**Data in this exercise**:
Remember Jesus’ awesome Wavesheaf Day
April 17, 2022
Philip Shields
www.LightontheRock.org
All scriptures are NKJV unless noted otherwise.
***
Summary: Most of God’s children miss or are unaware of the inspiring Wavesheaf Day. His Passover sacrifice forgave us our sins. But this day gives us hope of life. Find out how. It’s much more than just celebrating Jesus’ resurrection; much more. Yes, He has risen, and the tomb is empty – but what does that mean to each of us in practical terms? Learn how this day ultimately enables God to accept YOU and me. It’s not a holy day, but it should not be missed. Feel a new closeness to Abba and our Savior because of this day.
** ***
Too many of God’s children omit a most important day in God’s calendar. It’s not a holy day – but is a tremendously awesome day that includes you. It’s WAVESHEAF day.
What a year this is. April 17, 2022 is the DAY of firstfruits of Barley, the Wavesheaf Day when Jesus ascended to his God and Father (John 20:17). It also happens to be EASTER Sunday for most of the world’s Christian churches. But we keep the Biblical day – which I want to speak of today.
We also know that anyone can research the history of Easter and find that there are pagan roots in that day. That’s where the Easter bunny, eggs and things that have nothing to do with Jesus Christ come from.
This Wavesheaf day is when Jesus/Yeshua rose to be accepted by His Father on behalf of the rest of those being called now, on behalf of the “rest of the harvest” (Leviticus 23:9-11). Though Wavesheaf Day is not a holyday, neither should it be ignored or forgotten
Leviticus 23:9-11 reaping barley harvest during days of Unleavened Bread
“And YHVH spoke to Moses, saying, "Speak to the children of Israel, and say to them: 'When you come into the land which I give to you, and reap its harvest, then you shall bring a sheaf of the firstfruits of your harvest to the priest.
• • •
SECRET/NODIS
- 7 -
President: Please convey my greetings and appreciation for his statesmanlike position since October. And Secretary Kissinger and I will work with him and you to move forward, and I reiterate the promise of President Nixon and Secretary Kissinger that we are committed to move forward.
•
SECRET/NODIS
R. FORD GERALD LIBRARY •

**Problem**: Set down the listing again, exactly.

**Task response**:
Remember Jesus’ awesome Wavesheaf Day
April 17, 2022
Philip Shields
www.LightontheRock.org
All scriptures are NKJV unless noted otherwise.
***
Summary: Most of God’s children miss or are unaware of the inspiring Wavesheaf Day. His Passover sacrifice forgave us our sins. But this day gives us hope of life. Find out how. It’s much more than just celebrating Jesus’ resurrection; much more. Yes, He has risen, and the tomb is empty – but what does that mean to each of us in practical terms? Learn how this day ultimately enables God to accept YOU and me. It’s not a holy day, but it should not be missed. Feel a new closeness to Abba and our Savior because of this day.
** ***
Too many of God’s children omit a most important day in God’s calendar. It’s not a holy day – but is a tremendously awesome day that includes you. It’s WAVESHEAF day.
What a year this is. April 17, 2022 is the DAY of firstfruits of Barley, the Wavesheaf Day when Jesus ascended to his God and Father (John 20:17). It also happens to be EASTER Sunday for most of the world’s Christian churches. But we keep the Biblical day – which I want to speak of today.
We also know that anyone can research the history of Easter and find that there are pagan roots in that day. That’s where the Easter bunny, eggs and things that have nothing to do with Jesus Christ come from.
This Wavesheaf day is when Jesus/Yeshua rose to be accepted by His Father on behalf of the rest of those being called now, on behalf of the “rest of the harvest” (Leviticus 23:9-11). Though Wavesheaf Day is not a holyday, neither should it be ignored or forgotten
Leviticus 23:9-11 reaping barley harvest during days of Unleavened Bread
“And YHVH spoke to Moses, saying, "Speak to the children of Israel, and say to them: 'When you come into the land which I give to you, and reap its harvest, then you shall bring a sheaf of the firstfruits of your harvest to the priest.
• • •
SECRET/NODIS
- 7 -
President: Please convey my greetings and appreciation for his statesmanlike position since October. And Secretary Kissinger and I will work with him and you to move forward, and I reiterate the promise of President Nixon and Secretary Kissinger that we are committed to move forward.
•
SECRET/NODIS
R. FORD GERALD LIBRARY •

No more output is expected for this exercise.